A key event in signaling by many cell surface receptors is the activation of Src-like protein-tyrosine kinases and the assembly of protein complexes at the plasma membrane mediated by Src homology 2 and 3 (SH2 and SH3) domains. p56 super(lck) is a Src-related protein-tyrosine kinase which has SH2 and SH3 domains and is involved in T-cell signaling and oncogenic transformation. Here we demonstrate that purified recombinant SH2 and HSH3/SH2 domains of p56 super(lck) can mediate intermolecular interactions with a number of tyrosine-phosphorylated proteins present in lysates of NIH 3T3 cells transformed by a constitutively activated form of p56 super(lck) (p56 super(lckF505)).
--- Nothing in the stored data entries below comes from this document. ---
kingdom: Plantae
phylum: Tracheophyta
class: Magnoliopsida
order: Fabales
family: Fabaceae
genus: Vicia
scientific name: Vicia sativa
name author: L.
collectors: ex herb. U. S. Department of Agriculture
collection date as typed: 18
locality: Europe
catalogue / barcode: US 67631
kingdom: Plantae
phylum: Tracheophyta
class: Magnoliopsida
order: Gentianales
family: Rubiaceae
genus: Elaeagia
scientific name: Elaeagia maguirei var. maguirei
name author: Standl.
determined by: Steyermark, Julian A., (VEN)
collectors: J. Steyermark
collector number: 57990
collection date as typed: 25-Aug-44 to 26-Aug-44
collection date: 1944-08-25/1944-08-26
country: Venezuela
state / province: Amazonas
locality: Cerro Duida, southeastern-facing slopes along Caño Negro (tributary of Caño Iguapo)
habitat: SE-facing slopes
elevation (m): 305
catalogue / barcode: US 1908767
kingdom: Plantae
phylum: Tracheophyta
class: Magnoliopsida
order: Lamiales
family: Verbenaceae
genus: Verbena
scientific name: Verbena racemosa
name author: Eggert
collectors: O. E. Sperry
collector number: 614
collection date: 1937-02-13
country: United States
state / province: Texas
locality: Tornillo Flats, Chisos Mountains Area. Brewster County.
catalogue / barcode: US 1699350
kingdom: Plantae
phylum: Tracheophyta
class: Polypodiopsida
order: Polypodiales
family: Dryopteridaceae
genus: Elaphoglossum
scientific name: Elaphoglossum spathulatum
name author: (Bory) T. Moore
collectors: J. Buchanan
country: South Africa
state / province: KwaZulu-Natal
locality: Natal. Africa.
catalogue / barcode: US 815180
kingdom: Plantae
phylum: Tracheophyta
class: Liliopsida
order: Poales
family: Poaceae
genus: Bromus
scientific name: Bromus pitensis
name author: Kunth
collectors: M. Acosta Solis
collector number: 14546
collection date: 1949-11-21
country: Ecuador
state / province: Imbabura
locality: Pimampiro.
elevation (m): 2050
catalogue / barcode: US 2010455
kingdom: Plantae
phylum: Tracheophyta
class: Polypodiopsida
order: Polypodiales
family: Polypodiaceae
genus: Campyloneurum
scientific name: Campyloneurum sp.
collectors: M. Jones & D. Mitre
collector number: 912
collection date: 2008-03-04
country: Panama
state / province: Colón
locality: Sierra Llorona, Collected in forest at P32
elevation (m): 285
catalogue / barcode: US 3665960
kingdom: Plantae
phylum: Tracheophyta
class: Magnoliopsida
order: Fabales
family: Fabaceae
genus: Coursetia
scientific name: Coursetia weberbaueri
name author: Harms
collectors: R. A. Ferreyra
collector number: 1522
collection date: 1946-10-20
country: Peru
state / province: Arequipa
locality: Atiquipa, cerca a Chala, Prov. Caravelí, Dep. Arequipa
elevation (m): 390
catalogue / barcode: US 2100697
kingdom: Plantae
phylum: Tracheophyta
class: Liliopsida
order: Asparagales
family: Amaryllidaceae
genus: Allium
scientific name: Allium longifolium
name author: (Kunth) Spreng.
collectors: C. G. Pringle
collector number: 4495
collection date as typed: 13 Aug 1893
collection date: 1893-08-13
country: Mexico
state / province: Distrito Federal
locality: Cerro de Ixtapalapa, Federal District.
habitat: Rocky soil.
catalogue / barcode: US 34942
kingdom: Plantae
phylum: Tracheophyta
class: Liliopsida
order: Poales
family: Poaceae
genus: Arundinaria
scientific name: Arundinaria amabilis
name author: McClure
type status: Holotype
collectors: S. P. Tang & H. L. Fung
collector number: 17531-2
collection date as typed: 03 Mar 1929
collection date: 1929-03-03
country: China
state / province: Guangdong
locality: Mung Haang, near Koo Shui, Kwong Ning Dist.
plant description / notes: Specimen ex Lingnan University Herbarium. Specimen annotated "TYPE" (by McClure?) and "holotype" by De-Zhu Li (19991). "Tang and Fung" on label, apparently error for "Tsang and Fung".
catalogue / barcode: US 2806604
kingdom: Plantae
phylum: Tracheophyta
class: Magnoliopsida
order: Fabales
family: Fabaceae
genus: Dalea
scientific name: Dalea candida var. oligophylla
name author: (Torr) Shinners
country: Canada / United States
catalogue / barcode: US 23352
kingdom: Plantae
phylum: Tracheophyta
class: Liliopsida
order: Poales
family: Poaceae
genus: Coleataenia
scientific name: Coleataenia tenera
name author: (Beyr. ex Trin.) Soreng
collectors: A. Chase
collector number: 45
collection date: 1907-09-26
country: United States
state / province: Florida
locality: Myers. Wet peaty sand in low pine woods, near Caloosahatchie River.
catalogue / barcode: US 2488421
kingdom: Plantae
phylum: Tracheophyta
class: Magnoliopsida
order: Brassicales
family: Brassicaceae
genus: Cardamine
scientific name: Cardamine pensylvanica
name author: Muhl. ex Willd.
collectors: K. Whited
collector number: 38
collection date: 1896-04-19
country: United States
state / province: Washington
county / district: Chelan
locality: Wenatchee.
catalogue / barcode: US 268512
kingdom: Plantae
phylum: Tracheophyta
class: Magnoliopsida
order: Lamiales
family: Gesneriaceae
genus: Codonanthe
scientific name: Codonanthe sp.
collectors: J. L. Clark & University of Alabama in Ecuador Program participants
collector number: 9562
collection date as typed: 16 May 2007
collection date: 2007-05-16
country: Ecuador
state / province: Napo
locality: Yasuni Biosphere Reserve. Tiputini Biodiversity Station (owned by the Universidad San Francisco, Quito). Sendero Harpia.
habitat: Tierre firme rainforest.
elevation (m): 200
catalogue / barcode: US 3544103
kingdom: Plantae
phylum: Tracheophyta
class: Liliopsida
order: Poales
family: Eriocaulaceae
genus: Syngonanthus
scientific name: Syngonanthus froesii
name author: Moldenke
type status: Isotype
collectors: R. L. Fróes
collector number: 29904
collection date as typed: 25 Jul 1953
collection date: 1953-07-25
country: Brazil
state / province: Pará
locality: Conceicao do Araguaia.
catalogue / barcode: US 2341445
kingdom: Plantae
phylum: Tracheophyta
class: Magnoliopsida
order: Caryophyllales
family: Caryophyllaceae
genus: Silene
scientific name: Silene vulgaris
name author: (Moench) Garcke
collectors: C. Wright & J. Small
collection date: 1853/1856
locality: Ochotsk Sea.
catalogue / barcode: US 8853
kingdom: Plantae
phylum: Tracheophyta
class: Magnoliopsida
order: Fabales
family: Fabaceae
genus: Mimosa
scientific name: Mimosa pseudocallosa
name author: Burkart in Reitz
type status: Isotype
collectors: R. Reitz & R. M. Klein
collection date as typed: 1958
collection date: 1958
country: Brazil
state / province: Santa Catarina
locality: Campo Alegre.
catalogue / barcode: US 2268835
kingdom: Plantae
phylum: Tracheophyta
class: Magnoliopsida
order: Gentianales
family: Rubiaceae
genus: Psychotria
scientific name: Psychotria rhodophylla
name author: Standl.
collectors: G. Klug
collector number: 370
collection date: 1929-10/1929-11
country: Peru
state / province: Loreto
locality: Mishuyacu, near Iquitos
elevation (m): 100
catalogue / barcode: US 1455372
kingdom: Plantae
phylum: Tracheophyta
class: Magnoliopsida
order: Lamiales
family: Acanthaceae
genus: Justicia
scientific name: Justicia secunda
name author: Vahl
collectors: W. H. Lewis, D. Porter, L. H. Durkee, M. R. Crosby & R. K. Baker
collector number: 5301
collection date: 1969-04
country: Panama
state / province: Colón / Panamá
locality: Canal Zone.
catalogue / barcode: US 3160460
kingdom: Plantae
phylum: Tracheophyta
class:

Together the results suggest that the SH2 domain of p56 super(lck) has a dual function: (i) it can mediate intermolecular interactions with cellular proteins phosphorylated on tyrosine and thus might be involved in building up signaling complexes at the plasma membrane and (ii) it can bind to the tyrosine-phosphorylate carboxyl terminus of p56 super(lck) in an intramolecular fashion and thereby might be involved in the regulation of its intrinsic protein-tyrosine kinase activity. Phosphorylation/dephosphorylation of the regulatory tyrosine residue 505 might serve as a switch between these two functions.